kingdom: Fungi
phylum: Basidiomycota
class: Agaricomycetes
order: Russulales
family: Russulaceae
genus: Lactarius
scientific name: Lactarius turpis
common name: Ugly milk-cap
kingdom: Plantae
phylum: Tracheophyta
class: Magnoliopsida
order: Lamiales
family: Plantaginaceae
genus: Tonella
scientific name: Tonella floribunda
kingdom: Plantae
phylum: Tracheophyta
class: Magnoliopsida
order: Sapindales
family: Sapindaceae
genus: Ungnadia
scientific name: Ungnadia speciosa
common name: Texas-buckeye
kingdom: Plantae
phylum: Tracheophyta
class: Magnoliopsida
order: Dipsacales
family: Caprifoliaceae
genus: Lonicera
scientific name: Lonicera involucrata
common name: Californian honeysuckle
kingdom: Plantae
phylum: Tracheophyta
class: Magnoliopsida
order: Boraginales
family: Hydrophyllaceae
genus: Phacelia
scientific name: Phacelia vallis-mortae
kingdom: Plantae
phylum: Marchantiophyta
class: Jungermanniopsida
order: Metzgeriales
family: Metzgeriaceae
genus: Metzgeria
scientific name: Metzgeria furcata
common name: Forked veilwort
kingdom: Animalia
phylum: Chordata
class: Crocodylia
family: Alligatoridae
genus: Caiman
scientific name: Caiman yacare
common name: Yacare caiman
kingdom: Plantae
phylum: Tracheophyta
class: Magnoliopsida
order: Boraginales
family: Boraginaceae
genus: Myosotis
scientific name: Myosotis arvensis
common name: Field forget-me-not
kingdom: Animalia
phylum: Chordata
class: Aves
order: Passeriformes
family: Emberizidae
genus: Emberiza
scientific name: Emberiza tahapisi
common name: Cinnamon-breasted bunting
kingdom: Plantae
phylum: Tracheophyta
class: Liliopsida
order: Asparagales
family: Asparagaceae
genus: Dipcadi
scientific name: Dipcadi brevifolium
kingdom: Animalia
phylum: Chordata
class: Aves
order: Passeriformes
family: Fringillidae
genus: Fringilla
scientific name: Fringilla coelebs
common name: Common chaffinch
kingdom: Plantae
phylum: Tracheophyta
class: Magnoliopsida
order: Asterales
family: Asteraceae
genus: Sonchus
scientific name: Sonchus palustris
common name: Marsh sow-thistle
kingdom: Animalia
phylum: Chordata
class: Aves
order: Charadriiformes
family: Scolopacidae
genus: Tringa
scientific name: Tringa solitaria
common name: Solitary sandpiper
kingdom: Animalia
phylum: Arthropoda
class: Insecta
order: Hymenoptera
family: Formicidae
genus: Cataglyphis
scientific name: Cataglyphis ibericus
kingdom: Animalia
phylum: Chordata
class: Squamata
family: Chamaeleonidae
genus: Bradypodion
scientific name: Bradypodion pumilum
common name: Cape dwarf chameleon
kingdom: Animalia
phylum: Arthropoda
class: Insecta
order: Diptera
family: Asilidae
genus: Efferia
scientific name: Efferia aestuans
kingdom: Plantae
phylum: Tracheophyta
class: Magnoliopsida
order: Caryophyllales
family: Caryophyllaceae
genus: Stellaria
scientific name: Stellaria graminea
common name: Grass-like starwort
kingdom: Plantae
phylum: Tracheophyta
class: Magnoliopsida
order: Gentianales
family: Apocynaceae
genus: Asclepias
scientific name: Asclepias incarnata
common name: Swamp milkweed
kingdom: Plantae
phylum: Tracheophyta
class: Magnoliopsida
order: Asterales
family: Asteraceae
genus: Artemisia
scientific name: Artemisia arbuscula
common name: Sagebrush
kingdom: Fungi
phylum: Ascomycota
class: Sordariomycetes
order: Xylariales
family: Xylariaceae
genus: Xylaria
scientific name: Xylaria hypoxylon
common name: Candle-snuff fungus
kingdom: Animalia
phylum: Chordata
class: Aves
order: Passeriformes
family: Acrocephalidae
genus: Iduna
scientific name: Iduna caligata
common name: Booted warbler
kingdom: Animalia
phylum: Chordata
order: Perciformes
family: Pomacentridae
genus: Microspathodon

★ ★ ★ ★ ★

Exercise instructions:
Convert every line of the records above into one numbered list, leaving out any blank lines.

Exercise response:
1. kingdom: Fungi
2. phylum: Basidiomycota
3. class: Agaricomycetes
4. order: Russulales
5. family: Russulaceae
6. genus: Lactarius
7. scientific name: Lactarius turpis
8. common name: Ugly milk-cap
9. kingdom: Plantae
10. phylum: Tracheophyta
11. class: Magnoliopsida
12. order: Lamiales
13. family: Plantaginaceae
14. genus: Tonella
15. scientific name: Tonella floribunda
16. kingdom: Plantae
17. phylum: Tracheophyta
18. class: Magnoliopsida
19. order: Sapindales
20. family: Sapindaceae
21. genus: Ungnadia
22. scientific name: Ungnadia speciosa
23. common name: Texas-buckeye
24. kingdom: Plantae
25. phylum: Tracheophyta
26. class: Magnoliopsida
27. order: Dipsacales
28. family: Caprifoliaceae
29. genus: Lonicera
30. scientific name: Lonicera involucrata
31. common name: Californian honeysuckle
32. kingdom: Plantae
33. phylum: Tracheophyta
34. class: Magnoliopsida
35. order: Boraginales
36. family: Hydrophyllaceae
37. genus: Phacelia
38. scientific name: Phacelia vallis-mortae
39. kingdom: Plantae
40. phylum: Marchantiophyta
41. class: Jungermanniopsida
42. order: Metzgeriales
43. family: Metzgeriaceae
44. genus: Metzgeria
45. scientific name: Metzgeria furcata
46. common name: Forked veilwort
47. kingdom: Animalia
48. phylum: Chordata
49. class: Crocodylia
50. family: Alligatoridae
51. genus: Caiman
52. scientific name: Caiman yacare
53. common name: Yacare caiman
54. kingdom: Plantae
55. phylum: Tracheophyta
56. class: Magnoliopsida
57. order: Boraginales
58. family: Boraginaceae
59. genus: Myosotis
60. scientific name: Myosotis arvensis
61. common name: Field forget-me-not
62. kingdom: Animalia
63. phylum: Chordata
64. class: Aves
65. order: Passeriformes
66. family: Emberizidae
67. genus: Emberiza
68. scientific name: Emberiza tahapisi
69. common name: Cinnamon-breasted bunting
70. kingdom: Plantae
71. phylum: Tracheophyta
72. class: Liliopsida
73. order: Asparagales
74. family: Asparagaceae
75. genus: Dipcadi
76. scientific name: Dipcadi brevifolium
77. kingdom: Animalia
78. phylum: Chordata
79. class: Aves
80. order: Passeriformes
81. family: Fringillidae
82. genus: Fringilla
83. scientific name: Fringilla coelebs
84. common name: Common chaffinch
85. kingdom: Plantae
86. phylum: Tracheophyta
87. class: Magnoliopsida
88. order: Asterales
89. family: Asteraceae
90. genus: Sonchus
91. scientific name: Sonchus palustris
92. common name: Marsh sow-thistle
93. kingdom: Animalia
94. phylum: Chordata
95. class: Aves
96. order: Charadriiformes
97. family: Scolopacidae
98. genus: Tringa
99. scientific name: Tringa solitaria
100. common name: Solitary sandpiper
101. kingdom: Animalia
102. phylum: Arthropoda
103. class: Insecta
104. order: Hymenoptera
105. family: Formicidae
106. genus: Cataglyphis
107. scientific name: Cataglyphis ibericus
108. kingdom: Animalia
109. phylum: Chordata
110. class: Squamata
111. family: Chamaeleonidae
112. genus: Bradypodion
113. scientific name: Bradypodion pumilum
114. common name: Cape dwarf chameleon
115. kingdom: Animalia
116. phylum: Arthropoda
117. class: Insecta
118. order: Diptera
119. family: Asilidae
120. genus: Efferia
121. scientific name: Efferia aestuans
122. kingdom: Plantae
123. phylum: Tracheophyta
124. class: Magnoliopsida
125. order: Caryophyllales
126. family: Caryophyllaceae
127. genus: Stellaria
128. scientific name: Stellaria graminea
129. common name: Grass-like starwort
130. kingdom: Plantae
131. phylum: Tracheophyta
132. class: Magnoliopsida
133. order: Gentianales
134. family: Apocynaceae
135. genus: Asclepias
136. scientific name: Asclepias incarnata
137. common name: Swamp milkweed
138. kingdom: Plantae
139. phylum: Tracheophyta
140. class: Magnoliopsida
141. order: Asterales
142. family: Asteraceae
143. genus: Artemisia
144. scientific name: Artemisia arbuscula
145. common name: Sagebrush
146. kingdom: Fungi
147. phylum: Ascomycota
148. class: Sordariomycetes
149. order: Xylariales
150. family: Xylariaceae
151. genus: Xylaria
152. scientific name: Xylaria hypoxylon
153. common name: Candle-snuff fungus
154. kingdom: Animalia
155. phylum: Chordata
156. class: Aves
157. order: Passeriformes
158. family: Acrocephalidae
159. genus: Iduna
160. scientific name: Iduna caligata
161. common name: Booted warbler
162. kingdom: Animalia
163. phylum: Chordata
164. order: Perciformes
165. family: Pomacentridae
166. genus: Microspathodon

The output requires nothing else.